Bruno Colmant

Dans l’ère de l’intelligence artificielle, l’agilité professionnelle est le seul super pouvoir

Bruno Colmant Economiste. Professeur à la Vlerick School, l’ULB et l'UCL.

L’idée de l’emploi à vie est révolue depuis longtemps, encore que ce soit un espoir secret auprès de nombreux salariés qui se disent qu’il devrait être possible de « tenir » suffisamment longtemps pour que la protection sociale ajoutée à l’ancienneté puisse faire la jonction avec une préretraite. Ce n’est pas une fiction : j’en connais beaucoup.

Mais nous ne réalisons pas quelque chose de fondamental : sauf à avoir un ancrage profond et une capacité à imposer sa marque et ses prix, dans une configuration qui relèverait de l’oligopole ou du monopole, les entreprises dominantes dans 10 ans ne sont pas celles d’aujourd’hui.  

Et il y a plus grave. Les entreprises qui ne font pas immédiatement les bons choix stratégiques vont immanquablement souffrir de la pire torture : la mort lente, accumulant plans de réorganisation sur licenciements, ajustement sur rebonds temporaires. 

En fait, c’est maintenant que les meilleurs éléments doivent prendre le commandement de l’entreprise, qu’elle doit faire l’exercice de se projeter au-delà des résultats du trimestre, pour s’assurer que les choix fondamentaux sont effectués dans un contexte d’intelligence artificielle où tout ce qui peut être automatisé, ou délégué, le sera. 

La même chose vaut pour un travailleur, quel que soit son âge, et d’autant plus s’il est jeune. Sa carrière tient à sa capacité, au-delà de l’apprentissage élémentaire, à transformer l’entreprise. C’est donc de la génération des plus jeunes que le futur doit venir. 

Et cela signifie qu’il faut, à tout moment, se trouver en situation de licenciement avec la question de savoir si cela vaut la peine de transformer l’entreprise en étant écouté, ou si les forces de résistance au changement sont tellement importantes que c’est peine perdue. Ces entreprises suivent le chemin de l’échec, et il faut alors réorienter sa carrière, immédiatement, comme si le jour d’un licenciement, il y avait toujours un plan B. 

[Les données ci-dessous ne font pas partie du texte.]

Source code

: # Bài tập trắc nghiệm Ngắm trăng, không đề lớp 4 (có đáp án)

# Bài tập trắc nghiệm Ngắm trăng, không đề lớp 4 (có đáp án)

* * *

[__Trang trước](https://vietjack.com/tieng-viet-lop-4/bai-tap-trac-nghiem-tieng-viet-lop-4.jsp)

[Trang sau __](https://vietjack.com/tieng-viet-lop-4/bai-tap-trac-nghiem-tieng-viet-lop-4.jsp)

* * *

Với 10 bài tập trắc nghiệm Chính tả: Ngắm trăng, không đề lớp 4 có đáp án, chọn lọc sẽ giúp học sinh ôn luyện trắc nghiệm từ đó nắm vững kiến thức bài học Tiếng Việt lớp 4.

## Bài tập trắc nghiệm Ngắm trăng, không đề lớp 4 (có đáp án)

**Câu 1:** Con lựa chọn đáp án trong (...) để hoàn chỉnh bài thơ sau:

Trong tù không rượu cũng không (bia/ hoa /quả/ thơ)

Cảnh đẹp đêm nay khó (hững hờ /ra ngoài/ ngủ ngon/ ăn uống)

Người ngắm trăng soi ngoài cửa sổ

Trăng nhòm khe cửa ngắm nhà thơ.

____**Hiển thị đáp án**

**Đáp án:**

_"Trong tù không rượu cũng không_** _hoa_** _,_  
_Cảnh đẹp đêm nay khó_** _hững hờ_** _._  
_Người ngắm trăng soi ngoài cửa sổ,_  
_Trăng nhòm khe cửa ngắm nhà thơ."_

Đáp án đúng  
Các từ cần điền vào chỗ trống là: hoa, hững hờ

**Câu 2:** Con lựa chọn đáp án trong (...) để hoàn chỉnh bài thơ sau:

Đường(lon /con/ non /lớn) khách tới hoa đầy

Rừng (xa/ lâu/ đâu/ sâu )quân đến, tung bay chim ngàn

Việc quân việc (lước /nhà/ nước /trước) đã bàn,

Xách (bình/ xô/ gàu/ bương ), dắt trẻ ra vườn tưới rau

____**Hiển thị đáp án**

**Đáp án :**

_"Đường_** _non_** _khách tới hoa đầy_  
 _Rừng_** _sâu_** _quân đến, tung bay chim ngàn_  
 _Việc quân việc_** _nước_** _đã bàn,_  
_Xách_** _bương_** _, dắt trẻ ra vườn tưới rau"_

En fait, face à ce kaléidoscope de transformations où la disruption est la seule constante, l’immobilisme est devenu le plus grand risque, tant pour l’individu que pour l’organisation. Les compétences acquises hier ne garantissent plus la pertinence de demain : elles peuvent même devenir des entraves si elles ne sont pas constamment réévaluées et complétées. Se réinventer n’est plus une option stratégique ou un simple conseil de carrière, c’est une exigence existentielle. 

Cette réinvention permanente dépasse largement l’acquisition de nouvelles certifications ou la maîtrise d’outils numériques. Elle est avant tout une gymnastique intellectuelle et émotionnelle : la capacité à désapprendre ce qui n’est plus pertinent, à remettre en question ses certitudes les plus ancrées, et à embrasser l’inconnu avec curiosité plutôt qu’avec crainte. C’est sortir de sa zone de confort non pas par contrainte, mais par conviction profonde que chaque mutation du marché, chaque avancée technologique, est une chance de muter soi-même, de redéfinir son rôle et d’élargir son champ d’action.  

Ce n’est qu’en cultivant cette agilité perpétuelle que l’on passe du statut de spectateur passif à celui d’architecte proactif de sa propre trajectoire, transformant ainsi la menace de la fin de l’emploi en une succession infinie d’opportunités de carrière et d’épanouissement personnel.